The molecular platform that forms the P2X7R pore and whether this facilitates the release of IL-1 cytokines remains elusive and somewhat controversial. Several reports implicate pannexin-1 hemichannels as mediators of the pore in mouse peritoneal macrophages. Others provide evidence that excludes a role for pannexin-1 channels as the P2X7R pore in the same cells and demonstrate that the P2X7R channel itself holds the capacity to allow the passage of nanometer-sized particles, such as YO-PRO-1 molecules, in P2X7R-transfected HEK-293 cells (reviewed by [47]).

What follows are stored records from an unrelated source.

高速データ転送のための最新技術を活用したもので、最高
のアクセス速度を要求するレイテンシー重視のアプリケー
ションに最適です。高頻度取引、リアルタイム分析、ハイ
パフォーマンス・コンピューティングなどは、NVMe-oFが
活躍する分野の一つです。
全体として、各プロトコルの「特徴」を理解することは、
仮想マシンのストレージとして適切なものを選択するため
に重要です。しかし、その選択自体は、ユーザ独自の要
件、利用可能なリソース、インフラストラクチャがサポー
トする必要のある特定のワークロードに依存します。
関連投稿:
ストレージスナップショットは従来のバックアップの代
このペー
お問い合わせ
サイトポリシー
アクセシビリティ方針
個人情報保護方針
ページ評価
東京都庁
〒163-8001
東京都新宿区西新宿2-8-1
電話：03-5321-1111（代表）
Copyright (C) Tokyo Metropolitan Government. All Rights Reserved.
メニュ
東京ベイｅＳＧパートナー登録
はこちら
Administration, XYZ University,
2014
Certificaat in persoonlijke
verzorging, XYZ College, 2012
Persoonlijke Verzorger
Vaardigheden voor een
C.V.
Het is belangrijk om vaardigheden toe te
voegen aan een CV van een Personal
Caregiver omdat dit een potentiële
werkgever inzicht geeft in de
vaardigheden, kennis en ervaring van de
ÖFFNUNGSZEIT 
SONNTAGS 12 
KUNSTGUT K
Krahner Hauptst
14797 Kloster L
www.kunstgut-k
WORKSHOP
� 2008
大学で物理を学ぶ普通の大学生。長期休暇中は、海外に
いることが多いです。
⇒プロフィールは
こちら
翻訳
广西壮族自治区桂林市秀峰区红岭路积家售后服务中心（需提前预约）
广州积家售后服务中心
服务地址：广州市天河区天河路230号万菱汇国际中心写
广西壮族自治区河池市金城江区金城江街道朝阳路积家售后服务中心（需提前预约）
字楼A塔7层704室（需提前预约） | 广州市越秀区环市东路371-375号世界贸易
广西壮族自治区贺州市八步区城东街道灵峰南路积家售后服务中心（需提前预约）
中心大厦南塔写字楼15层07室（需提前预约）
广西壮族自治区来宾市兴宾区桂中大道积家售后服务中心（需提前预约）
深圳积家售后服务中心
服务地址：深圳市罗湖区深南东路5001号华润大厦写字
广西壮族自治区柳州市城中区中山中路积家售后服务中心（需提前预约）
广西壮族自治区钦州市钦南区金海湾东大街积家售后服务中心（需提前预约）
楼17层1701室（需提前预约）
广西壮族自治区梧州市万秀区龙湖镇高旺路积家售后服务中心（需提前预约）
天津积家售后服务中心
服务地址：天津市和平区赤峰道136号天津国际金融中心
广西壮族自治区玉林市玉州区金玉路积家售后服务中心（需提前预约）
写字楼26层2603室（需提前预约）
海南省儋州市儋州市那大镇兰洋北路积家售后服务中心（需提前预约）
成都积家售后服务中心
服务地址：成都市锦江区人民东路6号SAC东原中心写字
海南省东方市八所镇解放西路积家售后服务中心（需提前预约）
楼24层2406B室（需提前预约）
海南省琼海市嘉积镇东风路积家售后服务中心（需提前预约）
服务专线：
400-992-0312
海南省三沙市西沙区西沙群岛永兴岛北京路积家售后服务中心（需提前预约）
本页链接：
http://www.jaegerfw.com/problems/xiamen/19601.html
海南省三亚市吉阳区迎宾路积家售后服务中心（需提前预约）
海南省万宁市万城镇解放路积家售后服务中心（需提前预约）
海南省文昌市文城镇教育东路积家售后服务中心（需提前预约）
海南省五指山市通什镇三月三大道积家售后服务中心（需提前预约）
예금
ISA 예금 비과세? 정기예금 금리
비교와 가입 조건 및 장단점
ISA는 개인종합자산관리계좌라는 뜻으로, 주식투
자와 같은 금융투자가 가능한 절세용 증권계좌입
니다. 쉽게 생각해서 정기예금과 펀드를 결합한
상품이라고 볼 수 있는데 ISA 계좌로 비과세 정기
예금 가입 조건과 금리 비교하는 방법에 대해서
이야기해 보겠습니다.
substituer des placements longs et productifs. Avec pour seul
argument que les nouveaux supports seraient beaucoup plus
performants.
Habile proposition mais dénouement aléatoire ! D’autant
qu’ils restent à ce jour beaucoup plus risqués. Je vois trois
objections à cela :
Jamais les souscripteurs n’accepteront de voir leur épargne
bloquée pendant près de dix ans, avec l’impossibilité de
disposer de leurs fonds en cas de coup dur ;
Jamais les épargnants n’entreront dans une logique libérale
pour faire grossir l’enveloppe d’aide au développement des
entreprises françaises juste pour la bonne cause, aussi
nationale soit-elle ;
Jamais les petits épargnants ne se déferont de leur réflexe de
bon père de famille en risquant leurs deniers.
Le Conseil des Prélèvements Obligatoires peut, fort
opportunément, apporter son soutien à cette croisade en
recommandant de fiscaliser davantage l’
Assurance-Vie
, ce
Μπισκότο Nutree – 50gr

It is speculated that P2X7R-driven pore-mediated cell permeabilization could be facilitated by a number of different channels including the pannexins that can be recruited to form the P2X7R pore and this will depend upon the specific cell type and/or the type of inflammatory signal. Perhaps during antigen presentation to T-cells, DC employ a more directly targeted approach, such as the release of IL-1β loaded microvesicles or exosomes to deploy a strong cytokine signal to a specific cell.

Conclusions

Despite the many reports focusing on P2X7R activation and IL-1β release, few have considered possible differences in P2X7R-driven responses between different cell types. The results of these investigations demonstrate that DC and macrophages display divergent patterns of cytokine expression, particularly with respect to IL-1. ATP-mediated P2X7R activation offers an efficient platform for the processing and release of IL-1β although it may not play a central role for all types of inflammatory responses. It is becoming increasingly apparent that the P2X7R has distinct physicochemical properties that are species, but also cell, specific. Thus far, research has been directed disproportionately toward macrophages and although DC and macrophages share the same myeloid lineage and some overlapping functions, it is clear that DC display distinct cell-specific properties with respect to P2X7R function and the regulation of the release of pro-inflammatory cytokines such as IL-1β. Understanding the cell-specific regulation of such cytokines may pay dividends with respect to manipulating such responses in health and disease.